During glycolysis, the electrons removed from glucose-derived intermediates are accepted by which cofactor?

Difficulty: Easy

Correct Answer: NAD+

Explanation:


Introduction / Context:
Glycolysis harvests energy by oxidizing glucose to pyruvate. Electrons captured during this process must be accepted by an oxidized cofactor to form a reduced carrier that later yields ATP via respiration or fermentation pathways.



Given Data / Assumptions:

  • Focus on cytosolic glycolysis in most cells.
  • Key oxidation step is catalyzed by glyceraldehyde-3-phosphate dehydrogenase.
  • Standard cofactors NAD+/FAD are potential acceptors in metabolism.



Concept / Approach:
In glycolysis, glyceraldehyde-3-phosphate is oxidized and phosphorylated, and the electrons are transferred to NAD+ to form NADH. FAD is not used in the glycolytic pathway; it appears in later stages like the Krebs cycle (e.g., succinate dehydrogenase).



Step-by-Step Solution:
Identify the oxidation step: glyceraldehyde-3-phosphate → 1,3-bisphosphoglycerate.Note the cofactor: NAD+ accepts electrons and protons → NADH.Confirm no role for FAD, acetyl-CoA, or pyruvate as electron acceptors in glycolysis.Therefore, the correct cofactor is NAD+.

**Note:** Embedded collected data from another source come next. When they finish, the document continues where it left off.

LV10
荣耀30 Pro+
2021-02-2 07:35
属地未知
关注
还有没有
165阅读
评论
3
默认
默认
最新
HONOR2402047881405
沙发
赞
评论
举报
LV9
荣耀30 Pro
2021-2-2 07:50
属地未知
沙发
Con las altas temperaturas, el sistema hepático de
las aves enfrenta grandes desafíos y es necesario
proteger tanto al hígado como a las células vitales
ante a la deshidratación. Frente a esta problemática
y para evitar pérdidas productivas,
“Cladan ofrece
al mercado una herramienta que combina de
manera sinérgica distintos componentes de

Verification / Alternative check:
Glycolytic stoichiometry shows a net production of 2 NADH per glucose, matching acceptance by NAD+.



Why Other Options Are Wrong:

  • FAD: used in the Krebs cycle, not glycolysis.
  • Acetyl-CoA/Pyruvate: metabolic intermediates, not primary electron acceptors in glycolysis.



Common Pitfalls:
Confusing glycolytic and mitochondrial dehydrogenases; always anchor cofactors to the specific pathway step.